On Saturday, September 27, I had the privilege of attending the 2014 Indianapolis Prize Gala at the JW Marriott, which honored Dr. Patricia C. Wright, the 2014 Indianapolis Prize Winner.  According to the Indianapolis Prize's website, the prize is "given every other year to an individual who has made extraordinary contributions to conservation efforts involving a single animal species or multiple species."  Touted as the Nobel Prize equivalent for conservationists and the "world's leading award for animal conservation", The Indianapolis Prize is truly the pinnacle of success in the career of any wildlife conservationist's career.  

For each award, 6 finalists are selected from a pool of nominees by two international committees comprised of leaders within the realm of wildlife conservation including professors, researchers, and presidents/CEO's of zoos and non-profit conservation organizations.  For 2014, the 6 finalists were Dr. Joel Berger, Dr. Gerardo Ceballos, Dr. Carl Jones, Dr. Russell Mittermeier, Dr. Carl Safina, and Dr. Patricia Wright.  

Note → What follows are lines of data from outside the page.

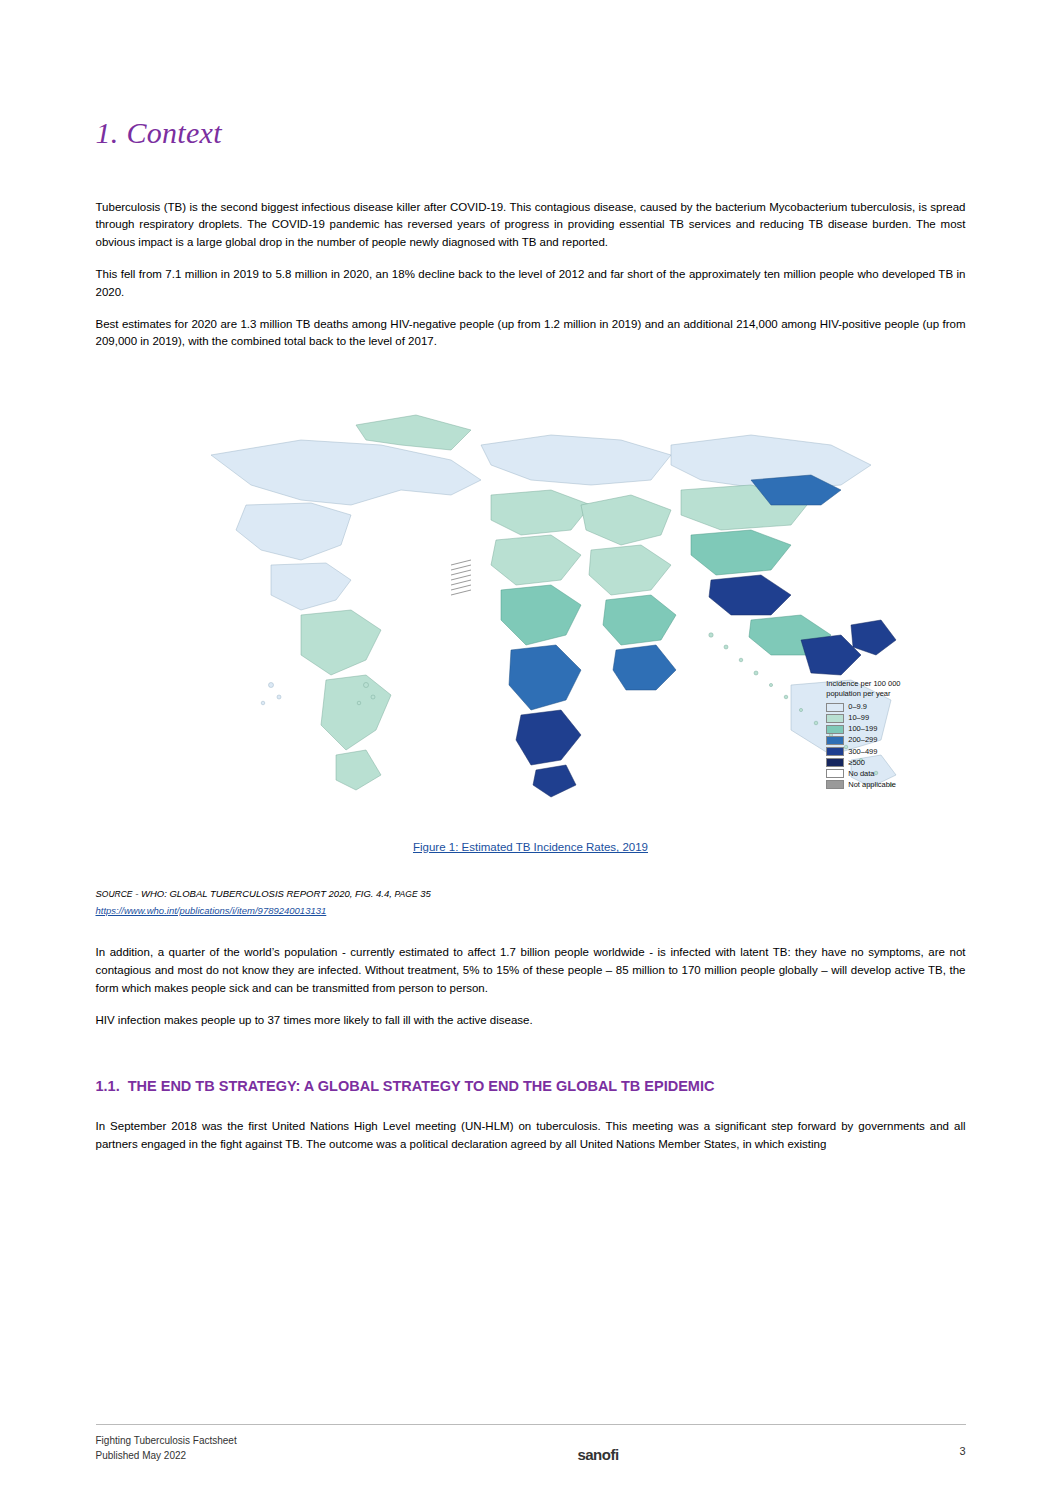1. Context
Tuberculosis (TB) is the second biggest infectious disease killer after COVID-19. This contagious disease, caused by the bacterium Mycobacterium tuberculosis, is spread through respiratory droplets. The COVID-19 pandemic has reversed years of progress in providing essential TB services and reducing TB disease burden. The most obvious impact is a large global drop in the number of people newly diagnosed with TB and reported.
This fell from 7.1 million in 2019 to 5.8 million in 2020, an 18% decline back to the level of 2012 and far short of the approximately ten million people who developed TB in 2020.
Best estimates for 2020 are 1.3 million TB deaths among HIV-negative people (up from 1.2 million in 2019) and an additional 214,000 among HIV-positive people (up from 209,000 in 2019), with the combined total back to the level of 2017.
Incidence per 100 000
population per year
0–9.9
10–99
100–199
200–299
300–499
≥500
No data
Not applicable
Figure 1: Estimated TB Incidence Rates, 2019
SOURCE - WHO: GLOBAL TUBERCULOSIS REPORT 2020, FIG. 4.4, PAGE 35
https://www.who.int/publications/i/item/9789240013131
In addition, a quarter of the world’s population - currently estimated to affect 1.7 billion people worldwide - is infected with latent TB: they have no symptoms, are not contagious and most do not know they are infected. Without treatment, 5% to 15% of these people – 85 million to 170 million people globally – will develop active TB, the form which makes people sick and can be transmitted from person to person.
HIV infection makes people up to 37 times more likely to fall ill with the active disease.
1.1. The End TB Strategy: a global strategy to end the global TB epidemic
In September 2018 was the first United Nations High Level meeting (UN-HLM) on tuberculosis. This meeting was a significant step forward by governments and all partners engaged in the fight against TB. The outcome was a political declaration agreed by all United Nations Member States, in which existing
Fighting Tuberculosis Factsheet
Published May 2022
3
sanofi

From left to right: Jane Alexander (Global Wildlife Ambassador & Actress), Dr. Carl Safina, Dr. Russell Mittermeier, Michael Crowther (President & CEO of The Indianapolis Zoo, Dr. Patricia Wright, a lemur, Frank Pope (COO of Save the Elephants), Dr. Carl Jones, Dr. Joel Berger, and Dr. Gerardo Ceballos.

It was truly astounding to see so much talent and passion for wildlife in one room.  One thing I was personally struck by was the amount of humility and gratitude expressed by each of these individuals.  Many of them came from humble beginnings and developed a love of nature through their personal encounters with it as children or young adults.  This love of nature only grew stronger over time, and it ultimately led to an unsurpassed dedication and passion for their work.  As someone who works in the environmental realm, being in the presence of this sort of energy was incredibly inspiring!  That being said, it is disappointing that such efforts seem to go unnoticed in today's world.  Outside of Carl Safina, I had not heard of the work many of them were doing.  But I think that's the beauty of individuals like this; they work for their cause, not for applause.

I would encourage everyone to take a brief look into the work of this year's Indianapolis Prize nominees.  From Madagascar, to the Arctic, to Mexico, to the depths of the oceans, these individuals have braved everything from unstable governments to harsh weather in the name of conservation.

Special thanks to IUPUI alumna, Jan Lesniak, and her husband, Rob Smith, for graciously offering an invitation to the event.  I sincerely appreciate their generosity!